If the top node were black, segment keys to the node would specify an lss of 4 and the segment would be forever limited to 256 pages because there is no general way to find and access all of those segment keys. With a red segment node the lss can be increased to meet future requirements because the only record of the lss is in the red segment node to which we may retain access.
Specifically we are vulnerable to instruction termination due to protection exceptions caused by mismatch of storage key and PSW key. We seek here the minimum kernel architecture change to support programs in coping with machines that terminate upon protection exceptions when those programs are expected to run thru ports to machines with such behavior.
The bit in the data byte that we define here may also be of use in machines that sport memory mapped IO.
Consider a state machine M that travels down the memory tree from the domain to the page. Call the states A, B, C, W and F just now.
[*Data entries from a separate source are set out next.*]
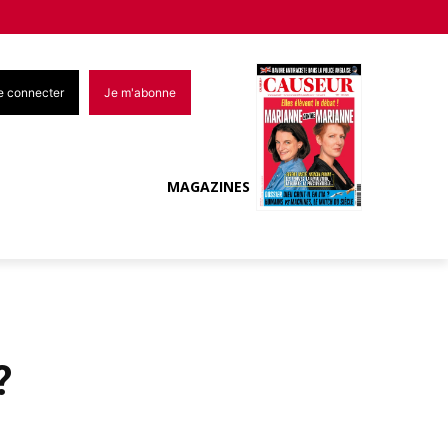
e connecter
Je m'abonne
MAGAZINES
?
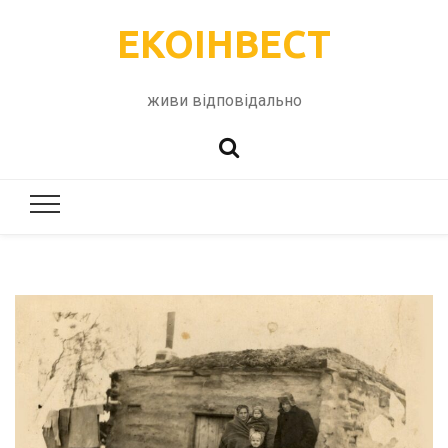
ЕКОІНВЕСТ
живи відповідально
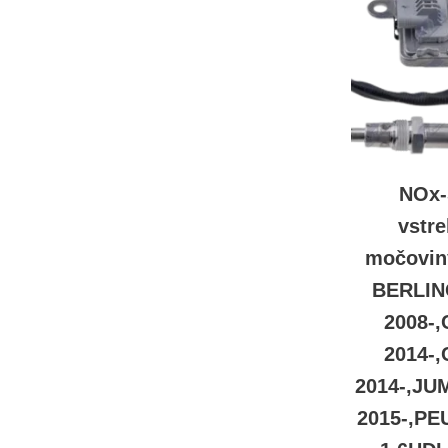
NOx-
vstr
močovin
BERLIN
2008-,
2014-,
2014-,JU
2015-,PE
As a domain performs a read access, M is initialized to state A. The initial state is W for a domain that performs a write operation. Four stimuli drive M's state. Encounters with TP (Termination Protection) bits, encounters with RO (read-only) bits on a CPU that does not terminate, encounters of RO on CPUs that do (ROT), and page keys.
State B - Need write access if CPU terminates
State C - Need read only access
State W - Need write access
State F - Futile, will fault, but how?
An entry "fault" in this table indicates that the state machine stops at that point in the tree and a fault in reported to the appropriate keeper. Non read-only faults are not shown above. State B, encountering a RO bit on a CPU that terminates (ROT) may either fault or go into state F depend on the model of the kernel. If a non-memory key should occur subsequent to the RO bit then some other access fault would be reported to the segment keeper.
I find the above information much clearer as a state diagram.
An alternate state diagram
The TP bit is never ignored. This state machine has the advantage, I think, in the following case. If the memory tree has a TP bit, then a RO bit, then a bad key, it will complain about the key regardless of what kind of machine you run on. Another advantage is that the test for the kind of machine is done only once, just before filling in the page table entry.
The meaning of the message to the segment keeper in this latter case is: "Someone tried to access a page in your segment. He only has read access but does not want read access unless he can have write access." How is the keeper to respond?
{ni}Define a way to get a page key with the TP bit. The kernel is coded to interpret bit but not to produce it.
An application that intends to write into an area of storage that may be kept by a segment keeper that is designed to respond to write faults, interposes a memory key with the termination protection bit set. This has the effect of signaling the segment keeper with a write fault upon first read of a given page of the segment. There are two interesting cases. (1) The real write is nearly as early as the first read, in which case there is little extra cost. (2) The real write comes never or much later. In this case an extra page is required for this duration that would not otherwise have been needed on machines that do not terminate instructions.